** Given entries **
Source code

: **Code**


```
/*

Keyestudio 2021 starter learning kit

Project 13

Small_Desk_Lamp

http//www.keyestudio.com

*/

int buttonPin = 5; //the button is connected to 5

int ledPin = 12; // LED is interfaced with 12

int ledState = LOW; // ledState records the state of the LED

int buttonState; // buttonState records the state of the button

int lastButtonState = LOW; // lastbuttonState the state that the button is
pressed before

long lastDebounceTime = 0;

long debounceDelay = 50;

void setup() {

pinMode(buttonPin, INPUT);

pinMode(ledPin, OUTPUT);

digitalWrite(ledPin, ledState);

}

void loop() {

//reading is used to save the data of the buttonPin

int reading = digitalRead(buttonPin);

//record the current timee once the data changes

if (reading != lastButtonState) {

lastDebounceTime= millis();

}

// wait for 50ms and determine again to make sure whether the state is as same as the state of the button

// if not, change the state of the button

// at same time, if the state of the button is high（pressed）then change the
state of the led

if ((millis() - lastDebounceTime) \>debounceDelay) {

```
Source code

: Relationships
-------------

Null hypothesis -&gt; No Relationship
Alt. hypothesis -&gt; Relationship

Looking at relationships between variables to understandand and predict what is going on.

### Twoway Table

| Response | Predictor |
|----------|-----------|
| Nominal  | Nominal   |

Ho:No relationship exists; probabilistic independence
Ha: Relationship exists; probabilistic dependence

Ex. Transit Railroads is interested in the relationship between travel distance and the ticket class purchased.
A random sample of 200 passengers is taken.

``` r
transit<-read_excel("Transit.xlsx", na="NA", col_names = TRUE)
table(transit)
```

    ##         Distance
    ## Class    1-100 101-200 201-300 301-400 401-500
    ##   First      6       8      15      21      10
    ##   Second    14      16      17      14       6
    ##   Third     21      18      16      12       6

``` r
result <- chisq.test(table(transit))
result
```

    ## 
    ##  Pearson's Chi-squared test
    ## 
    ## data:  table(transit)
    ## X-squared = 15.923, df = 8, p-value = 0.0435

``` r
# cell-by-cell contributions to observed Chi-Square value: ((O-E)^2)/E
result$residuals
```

** Directions for this task **
All records above must be set down exactly, please.

** Written solution **
Source code

: **Code**


```
/*

Keyestudio 2021 starter learning kit

Project 13

Small_Desk_Lamp

http//www.keyestudio.com

*/

int buttonPin = 5; //the button is connected to 5

int ledPin = 12; // LED is interfaced with 12

int ledState = LOW; // ledState records the state of the LED

int buttonState; // buttonState records the state of the button

int lastButtonState = LOW; // lastbuttonState the state that the button is
pressed before

long lastDebounceTime = 0;

long debounceDelay = 50;

void setup() {

pinMode(buttonPin, INPUT);

pinMode(ledPin, OUTPUT);

digitalWrite(ledPin, ledState);

}

void loop() {

//reading is used to save the data of the buttonPin

int reading = digitalRead(buttonPin);

//record the current timee once the data changes

if (reading != lastButtonState) {

lastDebounceTime= millis();

}

// wait for 50ms and determine again to make sure whether the state is as same as the state of the button

// if not, change the state of the button

// at same time, if the state of the button is high（pressed）then change the
state of the led

if ((millis() - lastDebounceTime) \>debounceDelay) {

```
Source code

: Relationships
-------------

Null hypothesis -&gt; No Relationship
Alt. hypothesis -&gt; Relationship

Looking at relationships between variables to understandand and predict what is going on.

### Twoway Table

| Response | Predictor |
|----------|-----------|
| Nominal  | Nominal   |

Ho:No relationship exists; probabilistic independence
Ha: Relationship exists; probabilistic dependence

Ex. Transit Railroads is interested in the relationship between travel distance and the ticket class purchased.
A random sample of 200 passengers is taken.

``` r
transit<-read_excel("Transit.xlsx", na="NA", col_names = TRUE)
table(transit)
```

    ##         Distance
    ## Class    1-100 101-200 201-300 301-400 401-500
    ##   First      6       8      15      21      10
    ##   Second    14      16      17      14       6
    ##   Third     21      18      16      12       6

``` r
result <- chisq.test(table(transit))
result
```

    ## 
    ##  Pearson's Chi-squared test
    ## 
    ## data:  table(transit)
    ## X-squared = 15.923, df = 8, p-value = 0.0435

``` r
# cell-by-cell contributions to observed Chi-Square value: ((O-E)^2)/E
result$residuals
```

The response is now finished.